Re: Finding an available fss device

2018-08-13 Thread Edgar Fuß
> Well, the cause is not yet completely clear to me, but the user 
> experience is terrible. The first time I used it, I thought
> the system crashed, because fssconfig -l was just hung for 
> hours.
My experience is that an external snapshot runs much, much faster.
It may even be the case that an "external" snapshot with the backup area 
on the same device is fast, too -- I don't recall.
I never ever understood this.


Re: Finding an available fss device

2018-08-13 Thread Emmanuel Dreyfus
On Mon, Aug 13, 2018 at 11:56:45AM +, Taylor R Campbell wrote:
> Unless I misunderstand fss(4), this is an abuse of mutex(9): nothing
> should sleep while holding the lock, so that nothing trying to acquire
> the lock will wait for a long time.

Well, the cause is not yet completely clear to me, but the user 
experience is terrible. The first time I used it, I thought
the system crashed, because fssconfig -l was just hung for 
hours.

And it is very easy to acheive a situation where most processes
are in tstile awaiting a vnode lock for a name lookup.

-- 
Emmanuel Dreyfus
m...@netbsd.org


Re: Finding an available fss device

2018-08-13 Thread Taylor R Campbell
> Date: Fri, 10 Aug 2018 13:46:55 +
> From: Emmanuel Dreyfus 
> 
> Perhaps the right way is to add a FSSIOBUSY ioctl that would
> use mutex_tryenter and return EBUSY if the device is in use?

Unless I misunderstand fss(4), this is an abuse of mutex(9): nothing
should sleep while holding the lock, so that nothing trying to acquire
the lock will wait for a long time.  Instead, fss(4) should use an
interruptible lock built on a mutex and a condvar.  Something like
this:

struct fss_lock {
kmutex_t lock;
kcondvar_t cv;
kthread_t owner; /* maybe currently rendered as FSS_ACTIVE bit */
};

/* Acquire it with the opportunity to be interrupted.  */
mutex_enter(&sc->sc_fss_lock.lock);
while (sc->sc_fss_lock.owner == NULL) {
if (wait) {
error = cv_wait_sig(&sc->sc_fss_lock.cv,
&sc->sc_ffs_lock.cv);
} else {
error = EBUSY;
}
if (error) {
mutex_exit(&sc->sc_fss_lock.lock);
return error;
}
}
sc->sc_fss_lock.owner = curlwp;
mutex_exit(&sc->sc_fss_lock.lock);

/* Create the snapshot;  */
error = fss_create_snapshot(...);

/* Release it.  *
mutex_enter(&sc->sc_fss_lock.lock);
KASSERT(sc->sc_fss_lock.owner == curlwp);
sc->sc_fss_lock.owner = NULL;
mutex_exit(&sc->sc_fss_lock.lock);


Re: Finding an available fss device

2018-08-13 Thread J. Hannken-Illjes


> On 13. Aug 2018, at 09:53, Emmanuel Dreyfus  wrote:
> 
> On Sun, Aug 12, 2018 at 10:16:48AM +0200, J. Hannken-Illjes wrote:
>> While creating a snapshot "/mount0" lookup "/mount0/file", it will block
>> as "/mount0" is suspended.  The lookup holds a lock on "/".

What the task asks -> Print the passage of the fss device thread starting with "2018-08-13 Thread Taylor" and going on through "device is in use?", word for word. The data below is separate material, apart from the fss device thread.

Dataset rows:
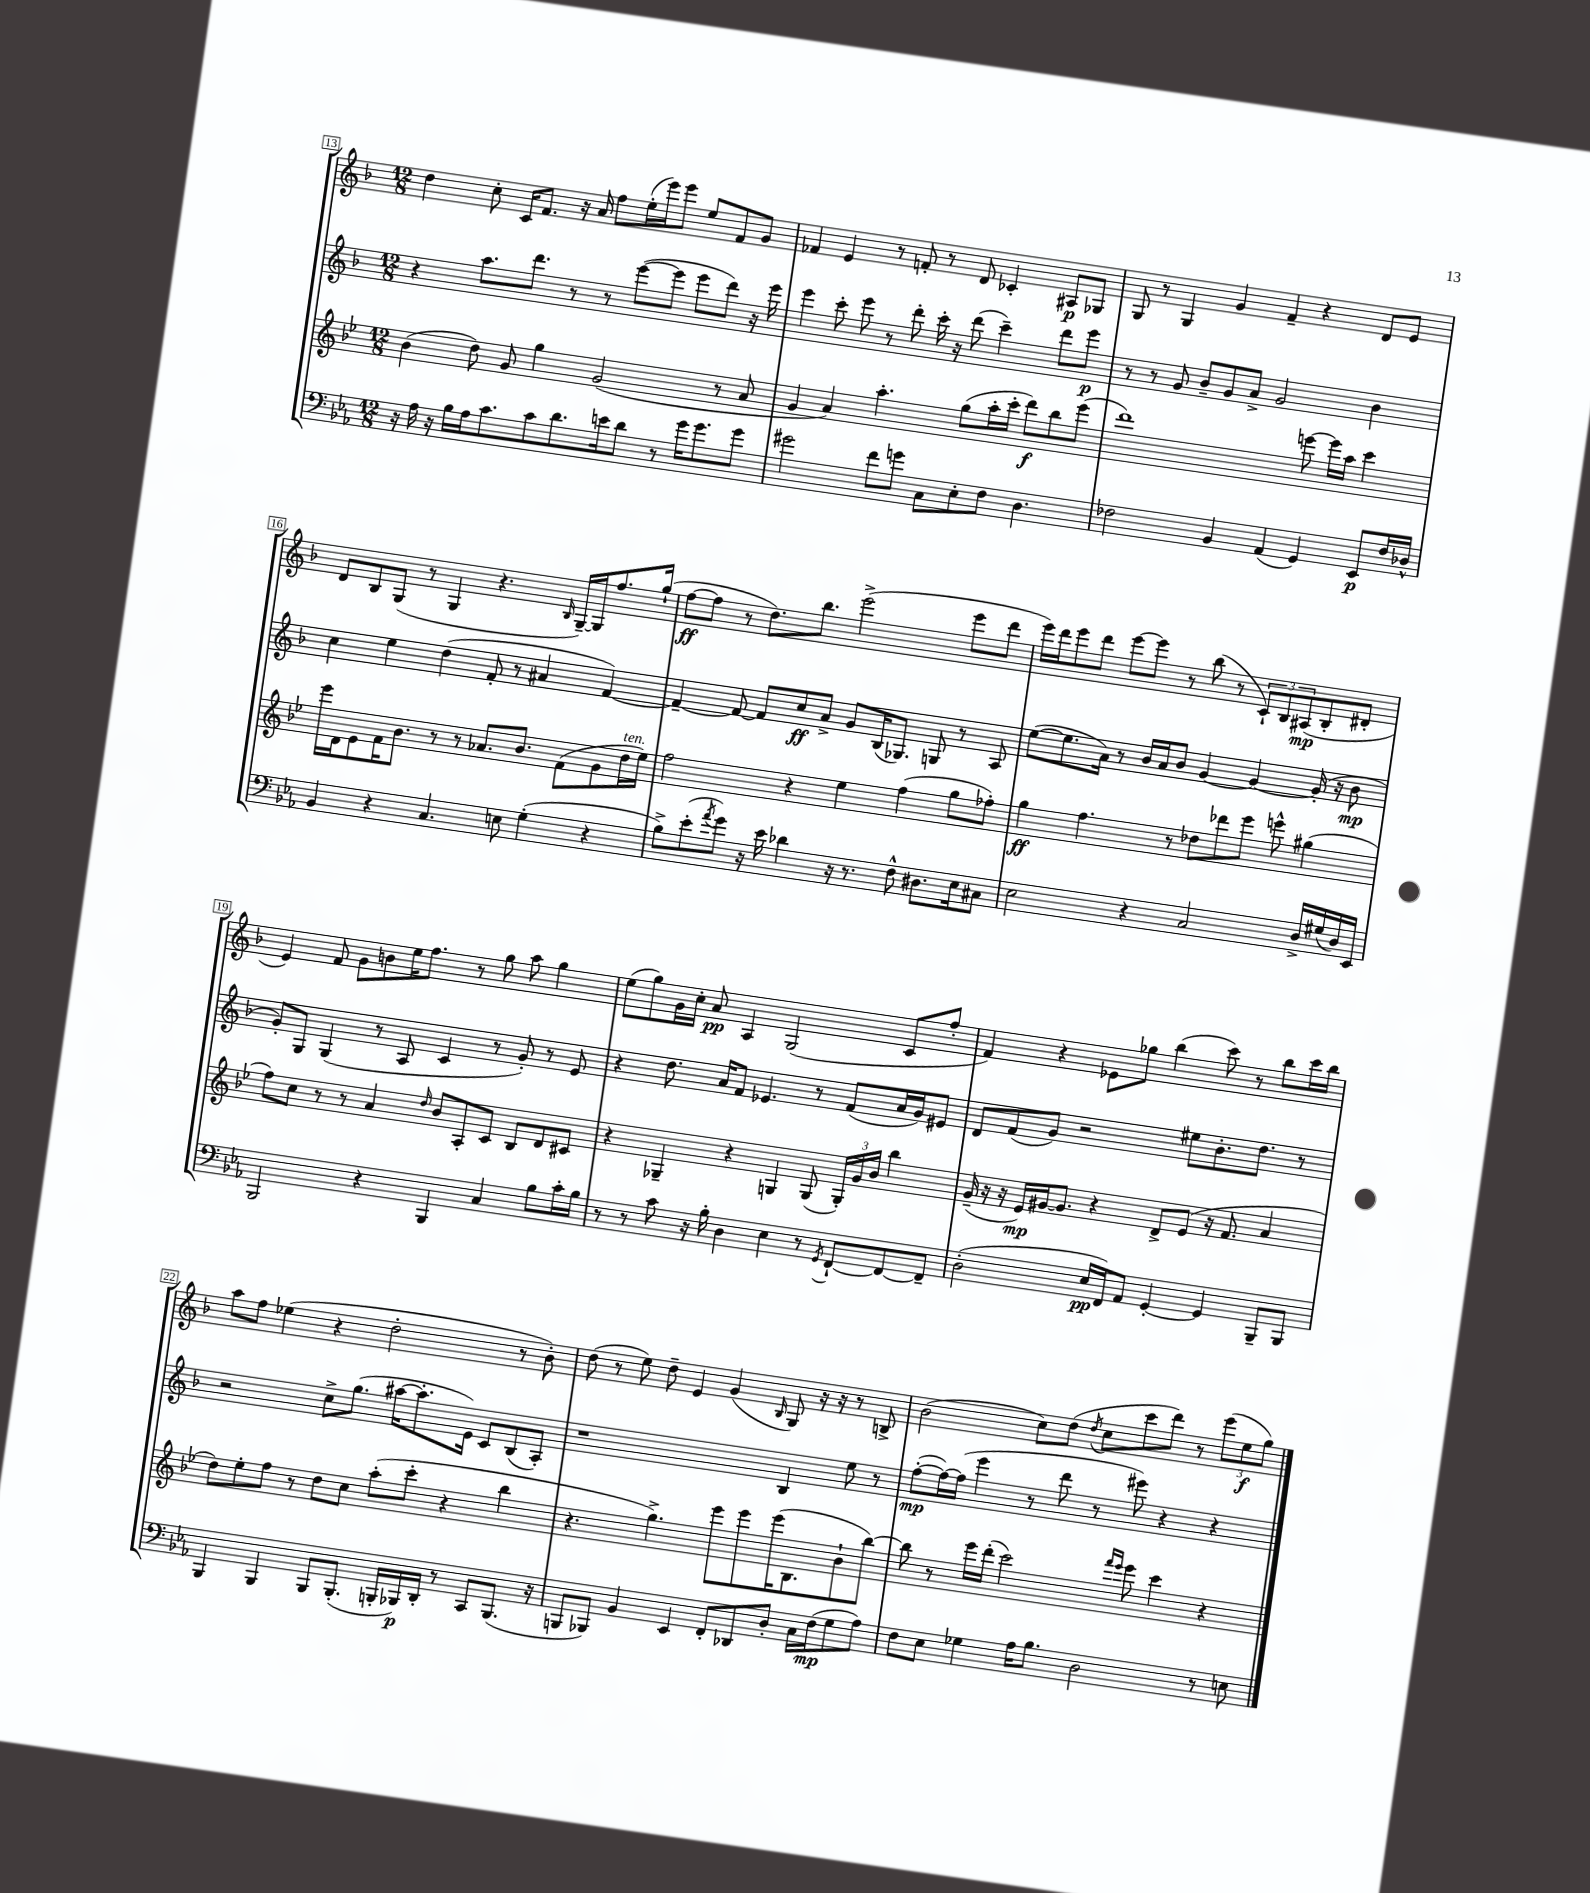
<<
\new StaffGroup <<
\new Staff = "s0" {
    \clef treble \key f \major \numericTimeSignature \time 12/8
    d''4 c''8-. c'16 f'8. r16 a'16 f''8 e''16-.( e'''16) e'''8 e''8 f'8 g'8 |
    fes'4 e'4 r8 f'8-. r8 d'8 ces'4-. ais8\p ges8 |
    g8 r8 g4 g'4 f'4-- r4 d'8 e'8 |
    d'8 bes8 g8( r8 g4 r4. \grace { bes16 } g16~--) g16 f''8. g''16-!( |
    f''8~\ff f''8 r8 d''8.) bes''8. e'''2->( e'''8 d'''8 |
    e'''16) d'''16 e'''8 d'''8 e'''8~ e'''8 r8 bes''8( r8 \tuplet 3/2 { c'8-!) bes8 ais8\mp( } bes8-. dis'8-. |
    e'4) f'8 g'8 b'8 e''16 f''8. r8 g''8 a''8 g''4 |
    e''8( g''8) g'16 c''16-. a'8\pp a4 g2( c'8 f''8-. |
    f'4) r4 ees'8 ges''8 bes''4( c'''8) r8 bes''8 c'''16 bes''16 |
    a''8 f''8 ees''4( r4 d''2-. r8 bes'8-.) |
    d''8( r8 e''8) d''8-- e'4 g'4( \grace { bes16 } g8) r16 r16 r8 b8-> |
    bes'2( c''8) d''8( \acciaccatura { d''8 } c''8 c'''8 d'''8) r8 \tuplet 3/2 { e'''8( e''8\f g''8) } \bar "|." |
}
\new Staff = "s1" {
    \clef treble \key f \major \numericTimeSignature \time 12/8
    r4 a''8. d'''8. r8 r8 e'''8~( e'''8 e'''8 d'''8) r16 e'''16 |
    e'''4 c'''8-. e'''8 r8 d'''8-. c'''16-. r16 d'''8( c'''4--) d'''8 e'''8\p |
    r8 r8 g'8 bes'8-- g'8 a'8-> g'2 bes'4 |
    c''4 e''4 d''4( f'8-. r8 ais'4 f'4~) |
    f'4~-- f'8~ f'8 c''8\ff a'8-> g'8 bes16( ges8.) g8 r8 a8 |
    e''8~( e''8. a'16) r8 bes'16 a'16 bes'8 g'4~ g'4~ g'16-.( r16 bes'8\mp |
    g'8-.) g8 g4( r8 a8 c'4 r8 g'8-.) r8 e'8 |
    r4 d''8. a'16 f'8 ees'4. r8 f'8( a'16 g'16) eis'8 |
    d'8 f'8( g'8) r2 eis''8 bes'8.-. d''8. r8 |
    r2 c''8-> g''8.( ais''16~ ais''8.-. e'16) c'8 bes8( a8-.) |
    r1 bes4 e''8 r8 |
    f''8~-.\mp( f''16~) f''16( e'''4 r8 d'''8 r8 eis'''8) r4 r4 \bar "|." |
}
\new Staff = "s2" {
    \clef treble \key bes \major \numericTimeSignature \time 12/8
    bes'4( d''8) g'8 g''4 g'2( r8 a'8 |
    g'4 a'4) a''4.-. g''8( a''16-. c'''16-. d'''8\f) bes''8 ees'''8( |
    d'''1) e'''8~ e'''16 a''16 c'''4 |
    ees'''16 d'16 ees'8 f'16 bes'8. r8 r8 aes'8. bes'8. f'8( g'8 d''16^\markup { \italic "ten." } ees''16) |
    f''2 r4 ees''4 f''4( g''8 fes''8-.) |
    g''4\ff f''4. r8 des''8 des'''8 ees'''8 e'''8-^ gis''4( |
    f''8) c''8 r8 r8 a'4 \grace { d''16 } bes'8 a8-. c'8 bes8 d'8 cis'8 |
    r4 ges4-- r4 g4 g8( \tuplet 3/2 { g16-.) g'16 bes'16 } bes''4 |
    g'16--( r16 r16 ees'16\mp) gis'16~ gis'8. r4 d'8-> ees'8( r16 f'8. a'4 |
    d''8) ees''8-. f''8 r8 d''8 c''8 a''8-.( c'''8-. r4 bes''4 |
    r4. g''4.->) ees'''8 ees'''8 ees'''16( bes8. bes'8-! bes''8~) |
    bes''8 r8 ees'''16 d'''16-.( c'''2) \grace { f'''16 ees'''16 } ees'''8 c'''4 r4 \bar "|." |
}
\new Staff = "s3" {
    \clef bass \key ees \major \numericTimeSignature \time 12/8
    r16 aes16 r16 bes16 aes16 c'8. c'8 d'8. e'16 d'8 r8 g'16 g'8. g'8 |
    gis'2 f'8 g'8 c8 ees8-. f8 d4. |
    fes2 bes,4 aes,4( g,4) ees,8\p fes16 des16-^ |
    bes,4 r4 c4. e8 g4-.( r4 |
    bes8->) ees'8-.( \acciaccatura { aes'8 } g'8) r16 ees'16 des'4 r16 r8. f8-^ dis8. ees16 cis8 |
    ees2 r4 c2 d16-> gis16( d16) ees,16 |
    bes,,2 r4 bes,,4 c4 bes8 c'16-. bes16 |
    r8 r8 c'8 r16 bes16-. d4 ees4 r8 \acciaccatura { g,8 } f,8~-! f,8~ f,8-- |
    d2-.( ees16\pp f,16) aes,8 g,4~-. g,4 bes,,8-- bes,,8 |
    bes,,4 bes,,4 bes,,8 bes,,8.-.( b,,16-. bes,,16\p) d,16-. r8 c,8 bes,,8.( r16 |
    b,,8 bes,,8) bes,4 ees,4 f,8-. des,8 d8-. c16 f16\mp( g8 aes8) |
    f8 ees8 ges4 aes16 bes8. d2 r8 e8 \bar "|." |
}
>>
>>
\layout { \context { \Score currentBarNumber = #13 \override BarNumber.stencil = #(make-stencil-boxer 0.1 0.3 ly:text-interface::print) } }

Solution to this problem ->
2018-08-13 Thread Taylor R Campbell
> Date: Fri, 10 Aug 2018 13:46:55 +
> From: Emmanuel Dreyfus 
> 
> Perhaps the right way is to add a FSSIOBUSY ioctl that would
> use mutex_tryenter and return EBUSY if the device is in use?